While just four per cent of HRM’s population identify as First Nation, 22 per cent of homeless individuals were from First Nation communities. Fifteen per cent of homeless individuals identified as African American, Black, or Caribbean or African descent, despite that population making up just 3.8 per cent of the HRM population.
People with disabilities and health issues were also overrepresented, with 63 per cent of those surveyed saying they had mental health challenges and 37 percent were physically disabled.
Housing affordability identified as key issue
Nearly half of those who were surveyed are newly homeless, having lost their housing in the past six months.
“Common factors for losing housing included evictions, renovictions, complaints from landlords and neighbours and simply not having enough money to pay rent,” said Lecker.

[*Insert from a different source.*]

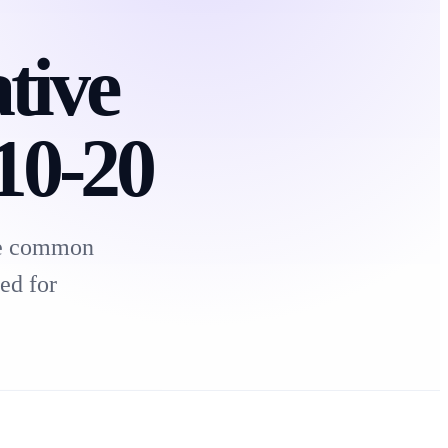
tive
 10-20
ate common
ed for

While the majority of homeless individuals were unemployed at the time of the survey, the count found a growing number of employed individuals becoming homeless. Seventeen per cent of those surveyed were employed but cited difficulties finding affordable housing.
“Folks who are working, who are in employment situations, we’re seeing more of those people interface with the system. We talked to folks who are employed, they’re full-time employed and they’re living in their car,” said Charlene Gagnon, the data analyst for the count.
“The cost of housing right now is just so enormous.”
According to the survey, 73 per cent of individuals experiencing homelessness cite a lack of safe and affordable housing as the biggest challenge.
Advocates warn, though, that just getting 586 affordable housing units won’t solve homelessness and that it will take thousands of affordable units to properly address the issue.
“We have to consider how many people are at immediate risk of homelessness,” said Lecker.
“People are pushed to the max. There’s something called being in core housing need. That’s when you’re spending more than 30 per cent of your income on your housing and then there’s severe housing need, you’re spending more than half of your income and across this province, there are tens of thousands of households in either core or severe core housing need.”